======== Ausgewählter Text ========

SAFI

 

Bis vor einem Jahr war Safi als Frontfrau der Leipziger Band "Nono" zu hören. Inzwischen
ist die gebürtige Leipzigerin mit ihrem eigenen Bandprojekt auffällig geworden, seit sie -
zuerst als "Safi und 7süß", dann als "Safi" - in wechselnder Begleitbesetzung kleinere, gepflegte
Konzertbeiträge in Leipzig, Chemnitz, Berlin und umliegenden Regionen ablieferte,
und zwar an Veranstaltungsorten, die sich sehen lassen können. Hier wären unter anderem
zu nennen: Intendantenvilla des MDR in Leipzig, Liederflut in Grimma, Tom Cunningham's
Songwriters - LIVE! - in the Round - The PopKomm Edition in Berlin (wo sie mit Dirk Zöllner,
Rüdiger Bierhorst, Dirk Michaelis, Ines Paulke & Arnold Fritzsch, Toni Kater und anderen
gestandenen Künstlern zusammentraf), MDR Radio-Café aus der Schaubühne Lindenfels
in Leipzig (special guest: Axel Prahl).
Ihr Publikum überzeugt sie vor allem durch absolut stimmliche Präsenz, deren Hauptmerkmal
es ist, einen interpretatorisch-genialen Bogen vom Flüstern über Sprechgesang, über
glasklargeführte Melodiebögen, über heisere, verbraucht-anmutende Artikulationen bis hin
zum bloßen Schrei zu führen, worüber sie ihre tief gehenden, emotionalen Texte transportiert.

======== Quellenangaben ========

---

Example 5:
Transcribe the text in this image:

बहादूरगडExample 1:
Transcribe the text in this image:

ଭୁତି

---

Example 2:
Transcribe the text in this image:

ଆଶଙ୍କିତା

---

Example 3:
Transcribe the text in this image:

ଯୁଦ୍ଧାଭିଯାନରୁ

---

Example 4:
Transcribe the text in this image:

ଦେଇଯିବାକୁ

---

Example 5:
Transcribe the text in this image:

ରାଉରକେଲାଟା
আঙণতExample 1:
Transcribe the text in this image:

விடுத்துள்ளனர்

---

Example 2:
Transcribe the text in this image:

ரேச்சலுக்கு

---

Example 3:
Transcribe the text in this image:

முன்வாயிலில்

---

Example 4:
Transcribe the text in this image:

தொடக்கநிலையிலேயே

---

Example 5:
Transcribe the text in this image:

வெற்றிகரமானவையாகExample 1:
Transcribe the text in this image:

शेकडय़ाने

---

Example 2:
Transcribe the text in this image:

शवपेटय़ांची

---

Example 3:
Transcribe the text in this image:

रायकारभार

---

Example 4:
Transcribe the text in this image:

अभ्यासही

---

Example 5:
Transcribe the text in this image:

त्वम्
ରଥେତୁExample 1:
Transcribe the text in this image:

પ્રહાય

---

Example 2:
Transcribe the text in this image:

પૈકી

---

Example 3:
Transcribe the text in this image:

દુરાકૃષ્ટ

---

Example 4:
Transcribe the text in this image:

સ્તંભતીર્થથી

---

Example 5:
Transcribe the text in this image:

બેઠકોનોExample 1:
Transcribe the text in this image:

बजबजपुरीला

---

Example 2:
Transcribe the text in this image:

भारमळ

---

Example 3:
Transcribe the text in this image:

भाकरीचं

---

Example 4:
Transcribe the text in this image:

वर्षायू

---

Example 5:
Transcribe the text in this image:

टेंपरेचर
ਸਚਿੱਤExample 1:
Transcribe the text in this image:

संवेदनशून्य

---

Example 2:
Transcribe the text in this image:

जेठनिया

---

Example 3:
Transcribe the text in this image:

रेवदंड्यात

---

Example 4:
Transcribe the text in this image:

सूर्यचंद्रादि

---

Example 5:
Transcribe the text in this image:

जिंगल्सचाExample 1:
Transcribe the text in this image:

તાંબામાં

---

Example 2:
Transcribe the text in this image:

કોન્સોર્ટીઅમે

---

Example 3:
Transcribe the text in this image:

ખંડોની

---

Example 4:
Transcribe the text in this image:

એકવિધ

========

### Aufgaben
1. In welcher Band war Safi laut dem Text über sie bis vor einem Jahr Frontfrau?
2. Führen Sie den Text über die Sängerin Safi im Anschluss an seinen letzten Satz fort.

### Lösungen
1. In der Leipziger Band "Nono".

2.
 

Obwohl ihre vocals immer wieder an vertrauten Stilelementen vorbei führen - hier hört
mancher eine Tamara Danz, dort eine P.J. Harvey, weiter hinten wieder eine Patty Smith
und schließlich gar eine Diamanda Galá heraus - kann man Safis klangliches Gesamtkonzept
klar einer Schublade des Rock and Roll zuordnen. Dort hat sie sich musikalisch eine
Nische geschaffen, wo sie sich wohltuend von "gängigen" Stilistiken unterscheidet und unabhängig
macht.
Safi singt, komponiert, textet und spielt. Sie versteht und performt Musik als organische
Einheit. Die Gitarrenarrangements, ein Wechselspiel zwischen dezenter Begleitung (gerne
mit offenen, weiten Akkorden) und eigenständigem Punk-Geschrabbel, verfügen über einen
sehr eigenen und unverbauten Charme, der selbst gestandene Musiker(Innen) aufhorchen
lässt.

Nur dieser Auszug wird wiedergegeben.